(Saved data entries)

########

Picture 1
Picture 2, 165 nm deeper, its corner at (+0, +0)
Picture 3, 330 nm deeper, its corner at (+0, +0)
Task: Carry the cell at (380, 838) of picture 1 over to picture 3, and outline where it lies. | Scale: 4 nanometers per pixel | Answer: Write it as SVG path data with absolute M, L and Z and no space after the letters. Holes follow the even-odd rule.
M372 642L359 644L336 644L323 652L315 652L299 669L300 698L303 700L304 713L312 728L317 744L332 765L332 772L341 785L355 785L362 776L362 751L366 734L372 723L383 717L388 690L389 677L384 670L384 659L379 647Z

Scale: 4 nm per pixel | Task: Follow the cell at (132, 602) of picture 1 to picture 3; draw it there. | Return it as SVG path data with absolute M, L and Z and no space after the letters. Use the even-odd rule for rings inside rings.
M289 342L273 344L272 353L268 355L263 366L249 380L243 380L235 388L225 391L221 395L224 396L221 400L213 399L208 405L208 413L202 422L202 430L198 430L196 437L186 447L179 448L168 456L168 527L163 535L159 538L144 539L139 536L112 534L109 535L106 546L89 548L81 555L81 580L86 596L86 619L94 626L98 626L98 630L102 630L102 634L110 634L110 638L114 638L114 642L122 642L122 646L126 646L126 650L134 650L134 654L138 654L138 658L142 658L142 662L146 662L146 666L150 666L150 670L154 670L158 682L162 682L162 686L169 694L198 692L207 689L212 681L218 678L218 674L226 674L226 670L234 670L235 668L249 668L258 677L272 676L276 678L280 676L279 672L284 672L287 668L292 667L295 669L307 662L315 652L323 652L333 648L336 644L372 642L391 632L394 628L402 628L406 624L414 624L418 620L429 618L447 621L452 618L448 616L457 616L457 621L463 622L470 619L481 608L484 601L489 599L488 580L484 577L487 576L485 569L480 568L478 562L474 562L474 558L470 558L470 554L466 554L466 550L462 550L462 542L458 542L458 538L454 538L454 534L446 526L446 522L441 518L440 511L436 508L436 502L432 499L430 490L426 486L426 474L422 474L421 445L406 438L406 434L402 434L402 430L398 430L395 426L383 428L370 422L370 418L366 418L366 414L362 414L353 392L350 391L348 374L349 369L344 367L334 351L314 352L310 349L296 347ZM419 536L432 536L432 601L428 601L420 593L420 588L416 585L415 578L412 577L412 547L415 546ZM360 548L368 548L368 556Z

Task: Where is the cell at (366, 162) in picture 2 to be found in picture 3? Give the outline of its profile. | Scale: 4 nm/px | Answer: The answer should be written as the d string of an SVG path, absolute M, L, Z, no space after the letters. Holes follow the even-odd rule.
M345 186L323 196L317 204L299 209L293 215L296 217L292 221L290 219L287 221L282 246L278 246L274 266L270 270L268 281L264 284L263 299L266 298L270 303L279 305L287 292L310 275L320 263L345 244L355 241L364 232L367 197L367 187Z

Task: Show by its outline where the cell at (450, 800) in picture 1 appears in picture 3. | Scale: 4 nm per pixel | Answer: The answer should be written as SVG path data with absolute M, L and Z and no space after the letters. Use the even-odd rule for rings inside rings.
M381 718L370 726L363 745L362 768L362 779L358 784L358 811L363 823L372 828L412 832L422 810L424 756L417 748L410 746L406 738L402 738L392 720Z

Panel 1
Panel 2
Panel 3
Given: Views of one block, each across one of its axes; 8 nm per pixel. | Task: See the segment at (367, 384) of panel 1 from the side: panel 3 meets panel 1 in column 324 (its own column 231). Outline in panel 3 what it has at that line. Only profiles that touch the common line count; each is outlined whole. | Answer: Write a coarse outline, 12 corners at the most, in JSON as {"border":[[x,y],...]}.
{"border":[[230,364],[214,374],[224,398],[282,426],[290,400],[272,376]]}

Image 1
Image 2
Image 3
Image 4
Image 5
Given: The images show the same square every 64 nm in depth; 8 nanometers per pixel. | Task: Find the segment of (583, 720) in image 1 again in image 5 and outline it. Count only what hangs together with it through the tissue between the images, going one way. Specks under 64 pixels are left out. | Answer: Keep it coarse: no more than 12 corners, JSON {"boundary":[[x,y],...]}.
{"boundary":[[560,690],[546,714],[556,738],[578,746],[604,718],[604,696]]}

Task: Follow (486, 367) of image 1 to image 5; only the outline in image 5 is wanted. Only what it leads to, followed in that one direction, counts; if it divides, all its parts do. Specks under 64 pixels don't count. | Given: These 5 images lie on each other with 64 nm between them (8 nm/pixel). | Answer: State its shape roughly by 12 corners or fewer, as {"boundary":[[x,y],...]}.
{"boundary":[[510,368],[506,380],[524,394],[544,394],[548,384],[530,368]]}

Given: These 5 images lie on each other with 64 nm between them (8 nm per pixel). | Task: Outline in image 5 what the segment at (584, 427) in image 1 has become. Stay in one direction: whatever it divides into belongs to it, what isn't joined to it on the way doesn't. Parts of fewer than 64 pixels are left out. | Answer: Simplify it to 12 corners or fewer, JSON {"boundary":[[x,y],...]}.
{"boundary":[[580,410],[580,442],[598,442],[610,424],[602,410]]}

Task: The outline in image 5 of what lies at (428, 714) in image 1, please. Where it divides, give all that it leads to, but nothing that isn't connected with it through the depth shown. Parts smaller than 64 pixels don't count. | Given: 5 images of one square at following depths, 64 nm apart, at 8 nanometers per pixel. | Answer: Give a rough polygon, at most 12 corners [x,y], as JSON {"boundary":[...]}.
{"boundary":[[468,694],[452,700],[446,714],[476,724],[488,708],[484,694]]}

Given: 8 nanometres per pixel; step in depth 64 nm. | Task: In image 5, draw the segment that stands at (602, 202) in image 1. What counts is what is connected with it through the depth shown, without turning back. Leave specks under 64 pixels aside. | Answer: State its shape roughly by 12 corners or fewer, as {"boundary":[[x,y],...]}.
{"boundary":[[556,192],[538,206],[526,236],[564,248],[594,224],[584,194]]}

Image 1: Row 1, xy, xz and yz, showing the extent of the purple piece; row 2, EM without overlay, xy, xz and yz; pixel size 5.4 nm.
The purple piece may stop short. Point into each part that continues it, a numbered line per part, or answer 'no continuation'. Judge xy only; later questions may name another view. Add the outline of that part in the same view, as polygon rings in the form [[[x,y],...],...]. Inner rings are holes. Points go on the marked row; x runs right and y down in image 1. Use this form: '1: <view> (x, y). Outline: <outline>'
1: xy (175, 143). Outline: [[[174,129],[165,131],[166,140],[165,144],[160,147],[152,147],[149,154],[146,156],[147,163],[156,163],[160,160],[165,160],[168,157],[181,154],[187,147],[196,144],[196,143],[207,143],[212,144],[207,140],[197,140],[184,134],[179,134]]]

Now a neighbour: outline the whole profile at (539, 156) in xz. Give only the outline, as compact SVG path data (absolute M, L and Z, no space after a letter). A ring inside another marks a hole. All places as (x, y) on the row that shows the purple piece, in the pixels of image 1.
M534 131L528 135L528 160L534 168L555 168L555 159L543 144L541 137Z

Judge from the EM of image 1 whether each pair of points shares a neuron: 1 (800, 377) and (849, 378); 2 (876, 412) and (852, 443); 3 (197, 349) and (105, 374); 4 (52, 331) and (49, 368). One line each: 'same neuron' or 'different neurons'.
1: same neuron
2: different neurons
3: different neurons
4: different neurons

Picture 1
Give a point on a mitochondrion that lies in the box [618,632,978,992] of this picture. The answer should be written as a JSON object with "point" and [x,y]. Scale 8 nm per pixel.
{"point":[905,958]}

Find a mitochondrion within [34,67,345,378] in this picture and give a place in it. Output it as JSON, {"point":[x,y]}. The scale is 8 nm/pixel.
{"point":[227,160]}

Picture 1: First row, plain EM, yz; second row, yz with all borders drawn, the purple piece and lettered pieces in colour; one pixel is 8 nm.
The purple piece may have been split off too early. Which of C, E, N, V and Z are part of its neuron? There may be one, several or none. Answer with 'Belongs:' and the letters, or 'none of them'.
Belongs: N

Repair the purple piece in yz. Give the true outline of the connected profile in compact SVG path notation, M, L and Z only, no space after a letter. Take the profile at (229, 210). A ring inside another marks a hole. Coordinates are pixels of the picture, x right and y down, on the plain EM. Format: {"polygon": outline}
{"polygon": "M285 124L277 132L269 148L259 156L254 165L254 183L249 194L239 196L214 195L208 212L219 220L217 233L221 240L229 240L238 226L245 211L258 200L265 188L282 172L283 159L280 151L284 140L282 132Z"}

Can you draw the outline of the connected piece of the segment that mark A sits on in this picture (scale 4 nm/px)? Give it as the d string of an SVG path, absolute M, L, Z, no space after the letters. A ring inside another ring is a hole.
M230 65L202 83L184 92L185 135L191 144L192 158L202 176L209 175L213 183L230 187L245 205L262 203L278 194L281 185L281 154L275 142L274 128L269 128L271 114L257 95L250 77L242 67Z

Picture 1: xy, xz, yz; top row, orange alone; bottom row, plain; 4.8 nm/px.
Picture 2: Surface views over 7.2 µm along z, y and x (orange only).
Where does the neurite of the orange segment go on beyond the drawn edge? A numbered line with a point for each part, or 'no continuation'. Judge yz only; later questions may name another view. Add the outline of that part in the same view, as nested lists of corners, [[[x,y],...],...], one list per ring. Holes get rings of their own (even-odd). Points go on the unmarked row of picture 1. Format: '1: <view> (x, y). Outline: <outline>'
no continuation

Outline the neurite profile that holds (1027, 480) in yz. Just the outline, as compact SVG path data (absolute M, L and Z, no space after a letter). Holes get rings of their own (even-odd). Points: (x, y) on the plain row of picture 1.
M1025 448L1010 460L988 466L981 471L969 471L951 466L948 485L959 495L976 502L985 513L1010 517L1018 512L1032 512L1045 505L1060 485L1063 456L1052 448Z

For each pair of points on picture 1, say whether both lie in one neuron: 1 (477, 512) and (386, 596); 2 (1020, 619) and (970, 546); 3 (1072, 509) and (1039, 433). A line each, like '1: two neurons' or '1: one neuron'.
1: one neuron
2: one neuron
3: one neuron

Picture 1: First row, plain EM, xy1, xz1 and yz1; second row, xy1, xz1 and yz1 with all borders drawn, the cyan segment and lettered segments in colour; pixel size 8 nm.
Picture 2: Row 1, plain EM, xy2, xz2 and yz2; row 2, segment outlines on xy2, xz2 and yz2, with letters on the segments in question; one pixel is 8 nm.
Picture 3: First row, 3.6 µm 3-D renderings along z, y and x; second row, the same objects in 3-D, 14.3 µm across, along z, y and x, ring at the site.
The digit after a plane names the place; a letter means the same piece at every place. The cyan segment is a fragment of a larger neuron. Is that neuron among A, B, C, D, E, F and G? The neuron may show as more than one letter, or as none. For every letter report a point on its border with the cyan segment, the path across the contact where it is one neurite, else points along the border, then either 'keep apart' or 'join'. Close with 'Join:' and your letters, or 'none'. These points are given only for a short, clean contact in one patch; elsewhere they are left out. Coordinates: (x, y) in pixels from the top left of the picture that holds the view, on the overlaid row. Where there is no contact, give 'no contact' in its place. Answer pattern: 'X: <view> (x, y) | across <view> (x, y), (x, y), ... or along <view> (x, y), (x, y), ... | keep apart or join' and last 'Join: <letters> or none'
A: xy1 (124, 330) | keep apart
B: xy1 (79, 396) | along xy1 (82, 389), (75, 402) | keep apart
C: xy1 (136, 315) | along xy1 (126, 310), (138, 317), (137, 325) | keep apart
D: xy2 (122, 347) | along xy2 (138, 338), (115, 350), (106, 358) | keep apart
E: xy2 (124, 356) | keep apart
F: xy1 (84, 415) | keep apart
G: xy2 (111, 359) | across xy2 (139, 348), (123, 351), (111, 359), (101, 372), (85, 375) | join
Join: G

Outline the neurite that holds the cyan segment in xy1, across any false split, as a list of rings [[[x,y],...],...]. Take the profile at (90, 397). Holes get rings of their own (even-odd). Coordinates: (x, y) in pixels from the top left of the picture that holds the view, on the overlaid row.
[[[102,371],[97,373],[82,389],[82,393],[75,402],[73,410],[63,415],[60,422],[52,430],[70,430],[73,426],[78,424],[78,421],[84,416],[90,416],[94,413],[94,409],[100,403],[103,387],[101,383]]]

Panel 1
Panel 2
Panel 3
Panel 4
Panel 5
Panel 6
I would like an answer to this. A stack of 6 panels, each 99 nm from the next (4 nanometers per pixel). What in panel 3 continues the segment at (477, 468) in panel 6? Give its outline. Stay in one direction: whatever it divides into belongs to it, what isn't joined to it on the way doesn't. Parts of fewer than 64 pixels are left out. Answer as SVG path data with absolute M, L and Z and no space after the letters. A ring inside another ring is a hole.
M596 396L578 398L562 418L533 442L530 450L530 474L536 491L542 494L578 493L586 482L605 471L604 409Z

########

* **WHAT YOU HAVE TO DO**:
Only a number is expected in reply: how many lines of the entries hold the word "size"?

* **SOLUTION TO THIS EXERCISE**:
2